Data records:
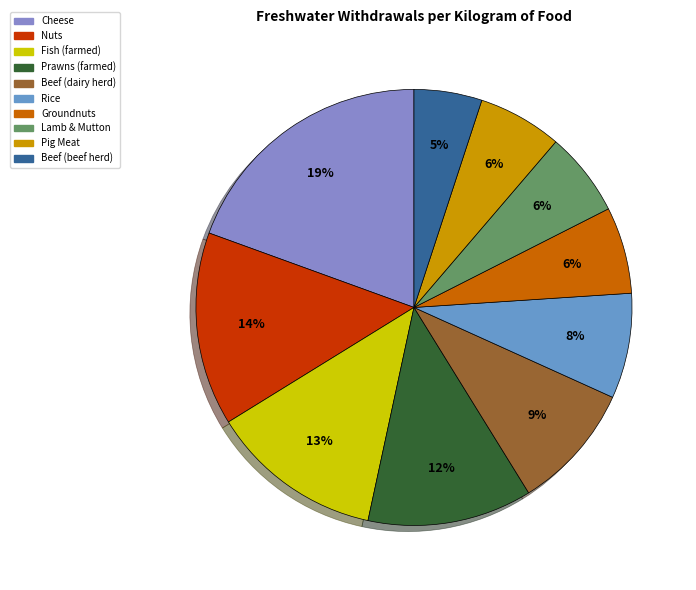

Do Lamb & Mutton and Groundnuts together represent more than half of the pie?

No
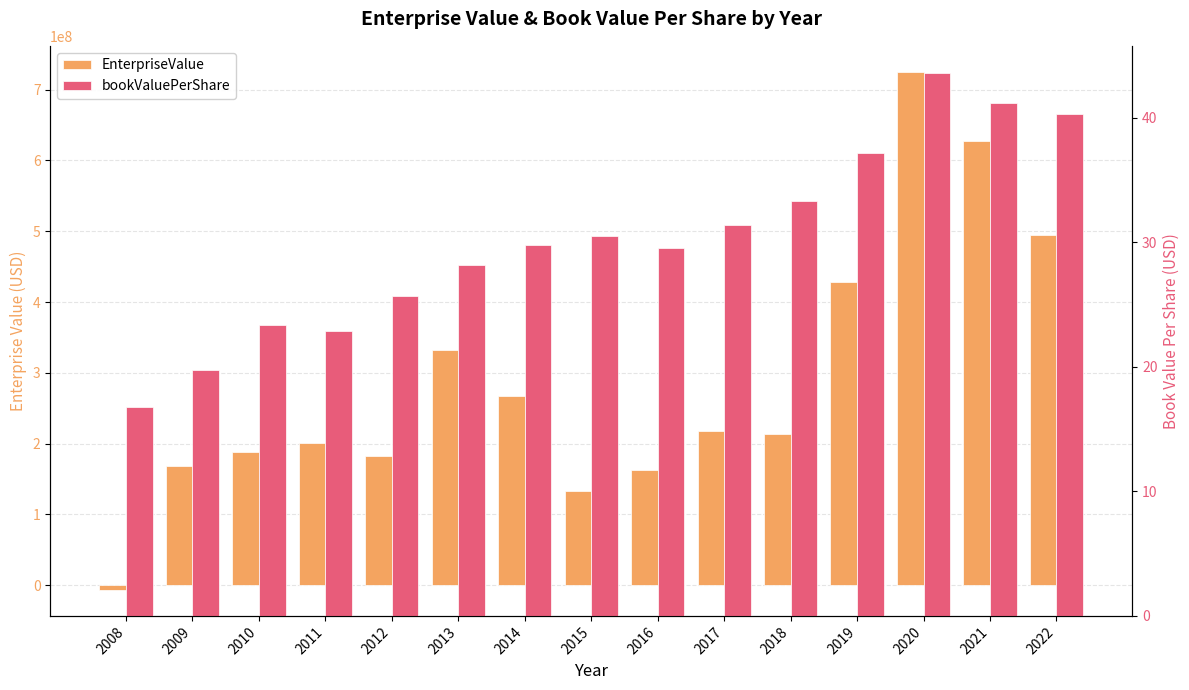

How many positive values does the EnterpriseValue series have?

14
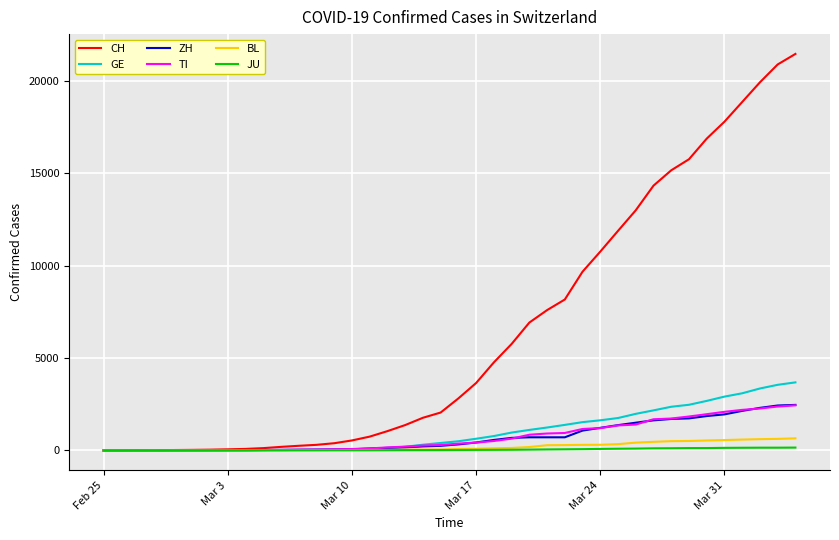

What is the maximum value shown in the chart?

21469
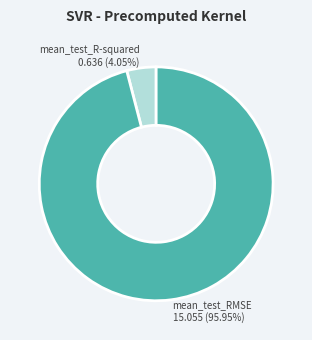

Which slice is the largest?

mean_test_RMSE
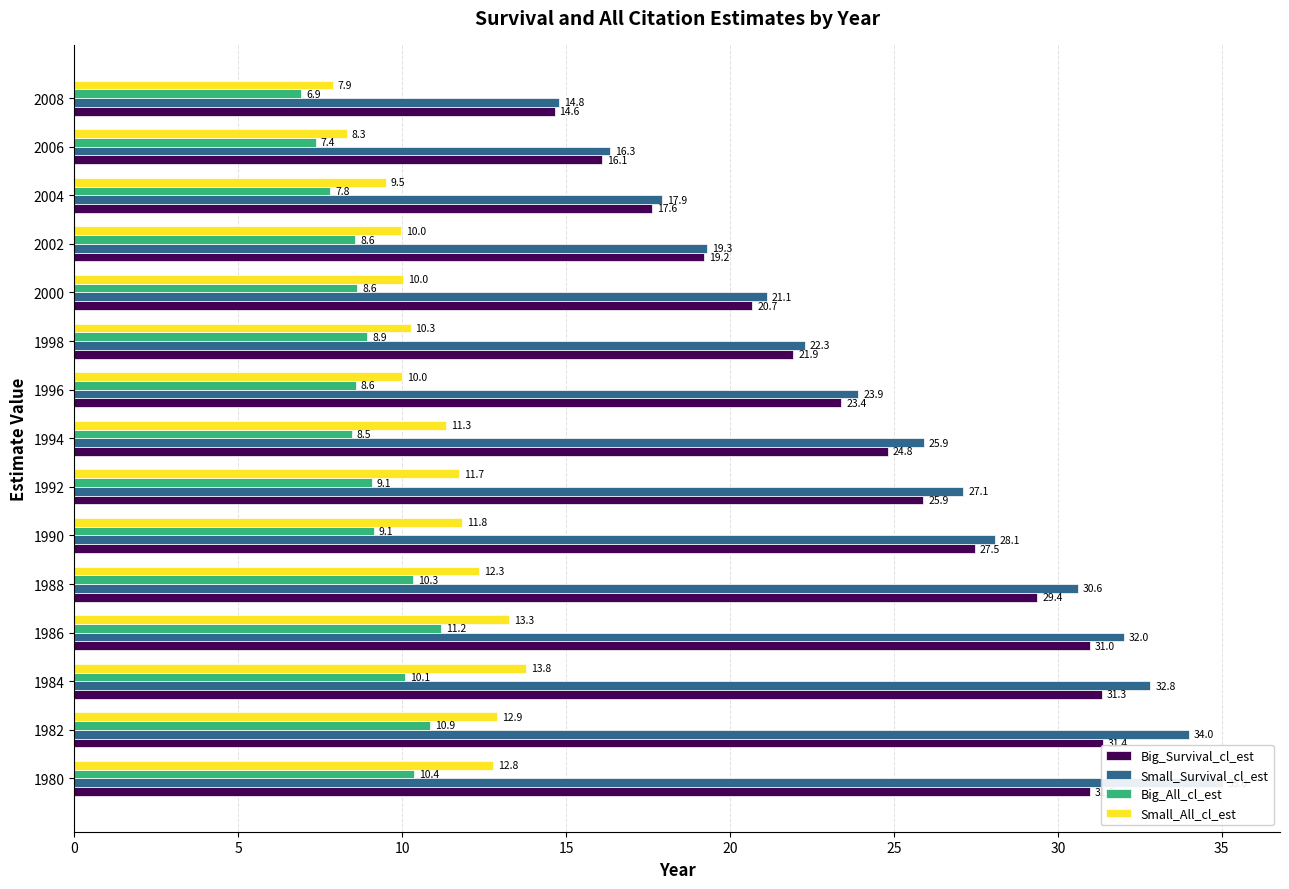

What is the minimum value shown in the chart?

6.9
==
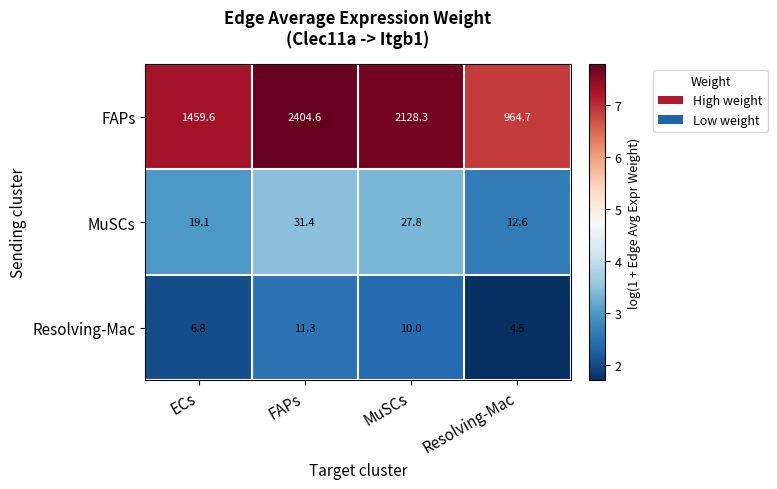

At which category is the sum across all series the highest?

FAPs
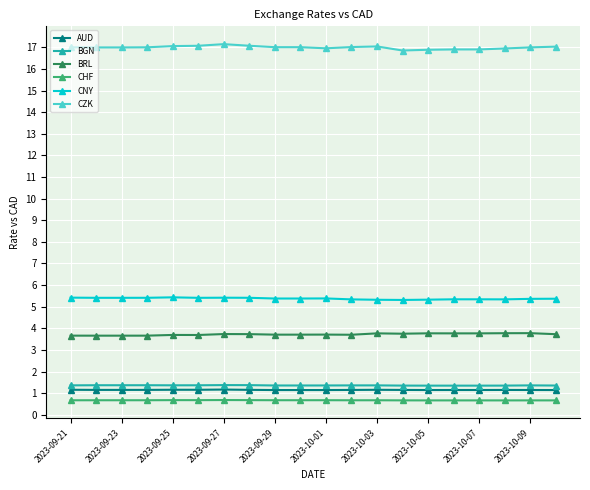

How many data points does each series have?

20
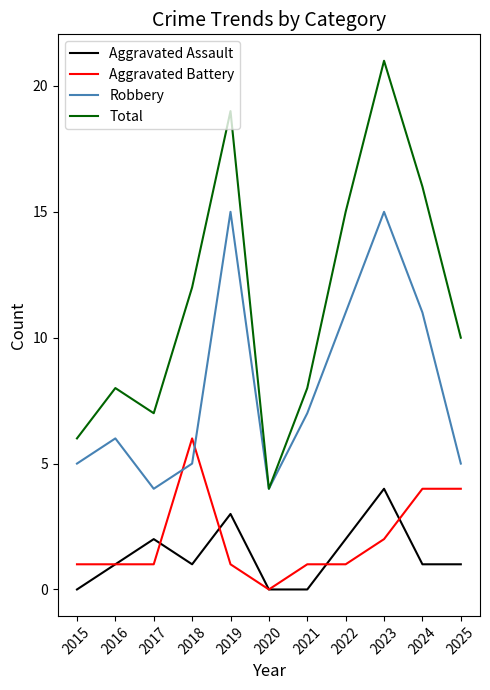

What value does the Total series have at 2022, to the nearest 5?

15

What you should do:
Revise the entries from the line holding "What is the maximum value shown in the chart?" through the line holding "What is the minimum value shown in the chart?", inclusive, so that "slice" becomes "segment" and nothing else changes. Leave the pictures out.

Response box:
What is the maximum value shown in the chart?

21469

Which segment is the largest?

mean_test_RMSE

What is the minimum value shown in the chart?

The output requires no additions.